Wednesday, November 30, 2022

Quantum Chemical Data Generation as Fill-In for Reliability Enhancement of Machine-Learning Reaction and Retrosynthesis Planning

Alessandra Toniato, Jan P. Unsleber, Alain C. Vaucher, Thomas Weymuth, Daniel Probst, Teodoro Laino, and Markus Reiher (2022)
Highlighted by Jan Jensen

Part of Figure 7 from the paper. (c) The authors 2022. Reproduced under the CC BY NC ND 4.0 license

This is the first paper I have seen on combining automated QM-reaction prediction with ML-based retrosynthesis prediction.

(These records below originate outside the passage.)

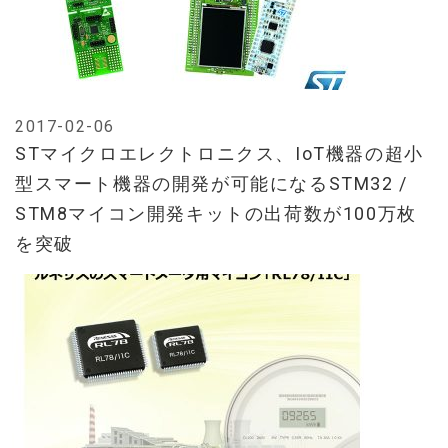
2017-02-06
STマイクロエレクトロニクス、IoT機器の超小
型スマート機器の開発が可能になるSTM32 /
STM8マイコン開発キットの出荷数が100万枚
を突破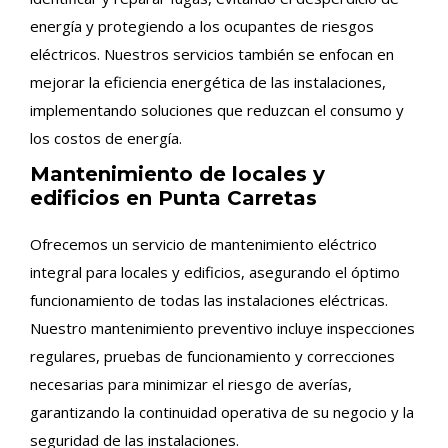
energía y protegiendo a los ocupantes de riesgos
eléctricos. Nuestros servicios también se enfocan en
mejorar la eficiencia energética de las instalaciones,
implementando soluciones que reduzcan el consumo y
los costos de energía.
Mantenimiento de locales y
edificios en Punta Carretas
Ofrecemos un servicio de mantenimiento eléctrico
integral para locales y edificios, asegurando el óptimo
funcionamiento de todas las instalaciones eléctricas.
Nuestro mantenimiento preventivo incluye inspecciones
regulares, pruebas de funcionamiento y correcciones
necesarias para minimizar el riesgo de averías,
garantizando la continuidad operativa de su negocio y la
seguridad de las instalaciones.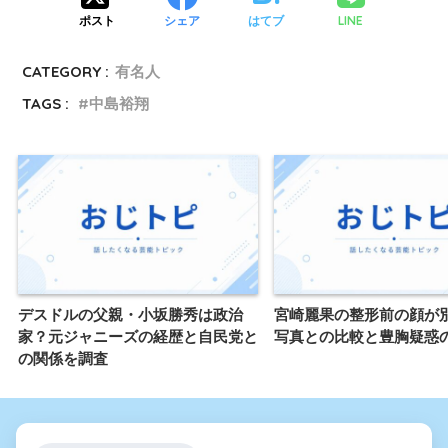
LINE
ポスト
シェア
はてブ
CATEGORY :
有名人
TAGS :
中島裕翔
デスドルの父親・小坂勝秀は政治
宮崎麗果の整形前の顔が
家？元ジャニーズの経歴と自民党と
写真との比較と豊胸疑惑
の関係を調査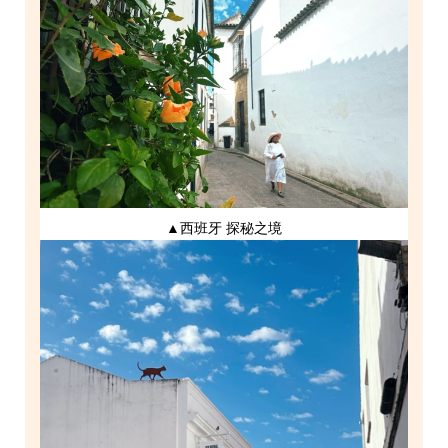
▲西班牙 探秘之境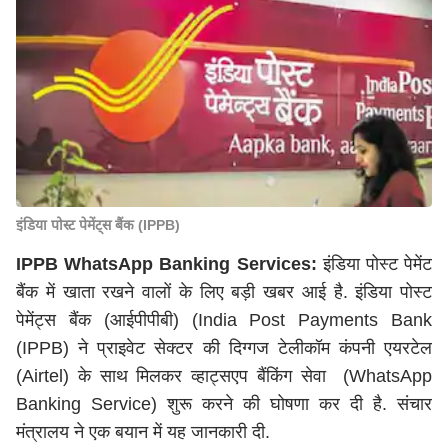
इंडिया पोस्ट पेमेंट्स बैंक (IPPB)
IPPB WhatsApp Banking Services:
इंडिया पोस्ट पेमेंट
बैंक में खाता रखने वालों के लिए बड़ी खबर आई है. इंडिया पोस्ट
पेमेंट्स बैंक (आईपीपीबी) (India Post Payments Bank
(IPPB) ने प्राइवेट सेक्टर की दिग्गज टेलीकॉम कंपनी एयरटेल
(Airtel) के साथ मिलकर व्हाट्सएप बैंकिंग सेवा (WhatsApp
Banking Service) शुरू करने की घोषणा कर दी है. संचार
मंत्रालय ने एक बयान में यह जानकारी दी.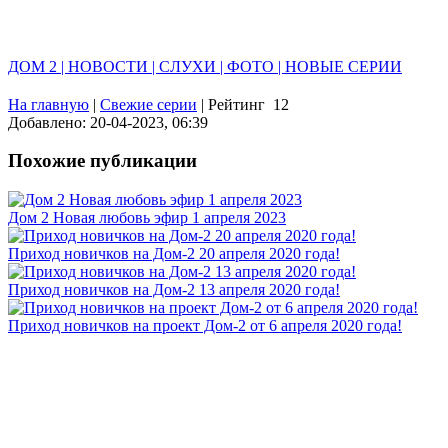
ДОМ 2 | НОВОСТИ | СЛУХИ | ФОТО | НОВЫЕ СЕРИИ
На главную
|
Свежие серии
|
Рейтинг
12
Добавлено: 20-04-2023, 06:39
Похожие публикации
Дом 2 Новая любовь эфир 1 апреля 2023
Приход новичков на Дом-2 20 апреля 2020 года!
Приход новичков на Дом-2 13 апреля 2020 года!
Приход новичков на проект Дом-2 от 6 апреля 2020 года!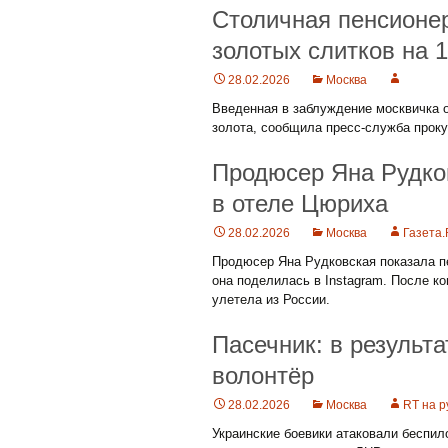
Столичная пенсионе
золотых слитков на 1
28.02.2026
Москва
Введенная в заблуждение москвичка 
золота, сообщила пресс-служба прок
Продюсер Яна Рудко
в отеле Цюриха
28.02.2026
Москва
Газета
Продюсер Яна Рудковская показала п
она поделилась в Instagram. После к
улетела из России.
Пасечник: в результ
волонтёр
28.02.2026
Москва
RT на р
Украинские боевики атаковали беспи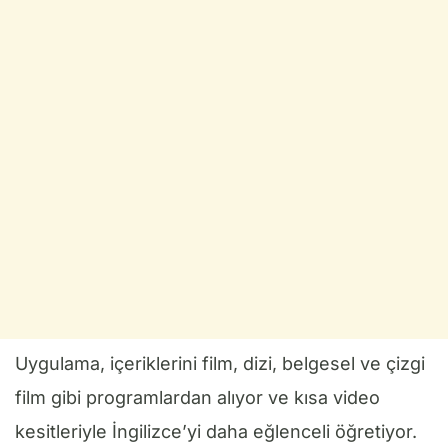
Uygulama, içeriklerini film, dizi, belgesel ve çizgi
film gibi programlardan alıyor ve kısa video
kesitleriyle İngilizce’yi daha eğlenceli öğretiyor.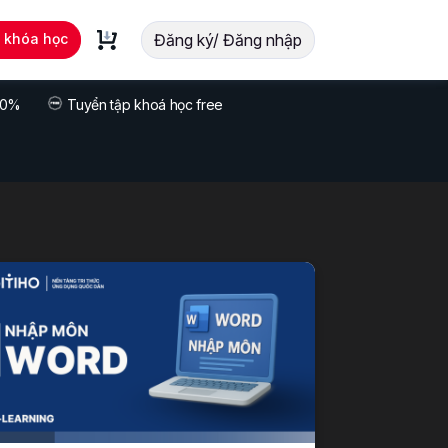
t khóa học
Đăng ký/ Đăng nhập
 70%
Tuyển tập khoá học free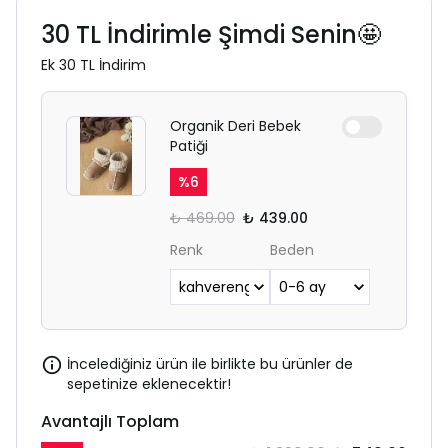
30 TL İndirimle Şimdi Senin🤩
Ek 30 TL İndirim
Organik Deri Bebek
Patiği
%
6
₺ 469.00
₺ 439.00
Renk
Beden
İncelediğiniz ürün ile birlikte bu ürünler de
sepetinize eklenecektir!
Avantajlı Toplam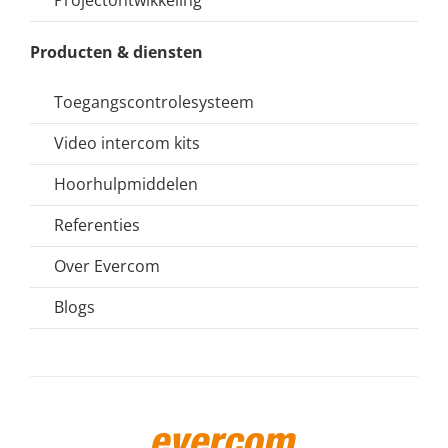
Projectontwikkeling
Producten & diensten
Toegangscontrolesysteem
Video intercom kits
Hoorhulpmiddelen
Referenties
Over Evercom
Blogs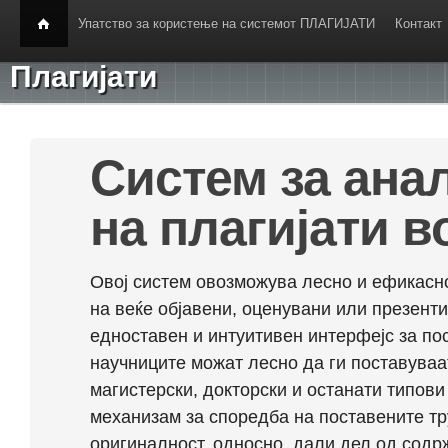
Упатство за користење на системот ПЛАГИЈАТИ
Контакт
Плагијати
Систем за ана
на плагијати в
Овој систем овозможува лесно и ефикасно
на веќе објавени, оценувани или презент
едноставен и интуитивен интерфејс за по
научниците можат лесно да ги поставуваа
магистерски, докторски и останати типови
механизам за споредба на поставените тр
оригиналност, односно, дали дел од содрж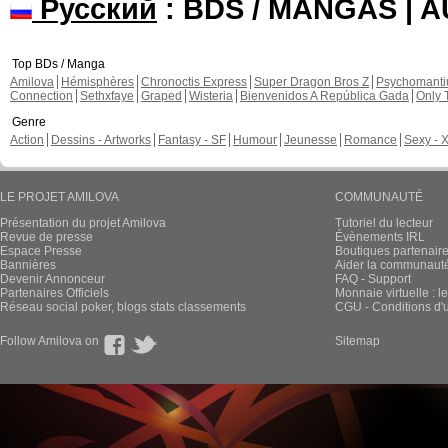
Русский
: BDS / MANGAS | 
Top BDs / Manga
Amilova
Hémisphères
Chronoctis Express
Super Dragon Bros Z
Psychomant
Connection
Sethxfaye
Graped
Wisteria
Bienvenidos A República Gada
Only 
Genre
Action
Dessins - Artworks
Fantasy - SF
Humour
Jeunesse
Romance
Sexy - 
LE PROJET AMILOVA
COMMUNAUTÉ
Présentation du projet Amilova
Tutoriel du lecteur
Revue de presse
Évènements IRL
Espace Presse
Boutiques partenair
Bannières
Aider la communauté 
Devenir Annonceur
FAQ - Support
Partenaires Officiels
Monnaie virtuelle : l
Réseau social poker, blogs stats classements
CGU - Conditions d'ut
Follow Amilova on
Sitemap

The idea itself is simple: for ML-predictions with low confidence (i.e. few examples in the training data) can automated QM-reaction prediction be used to check whether the proposed reaction is feasible, i.e. whether it is the reaction path with the lowest barrier?  If so, it could also be used to augment the training data.

The paper considers two examples using the Chemoton 2.0 method: one where the reaction is an elementary reaction and one where there are two steps (the Friedel-Crafts reaction shown above). It works pretty well for the former, but runs into problems for the latter.

One problem for non-elementary reactions is that one can't predict which atoms are chemically active from the overall reaction. Chemoton therefore must consider reactions involving all atom pairs and preferably more pairs of atoms simultaneously. The number of required calculations quickly gets out of hand and the authors conclude that "For such multistep reactions, new methods to identify the individual elementary steps will have to be developed to maintain the exploration within tight bounds, and hence, within reasonable computing time." 

However, even when they specify the two elementary steps for the Friedel-Crafts reaction, their method fails to find the second elementary step. The reason for this failure is not clear but could be due to the semiempirical xTB used for efficiency.

So the paper presents an interesting and important challenge to computational chemistry community. I wish more papers did this.

This work is licensed under a Creative Commons Attribution 4.0 International License.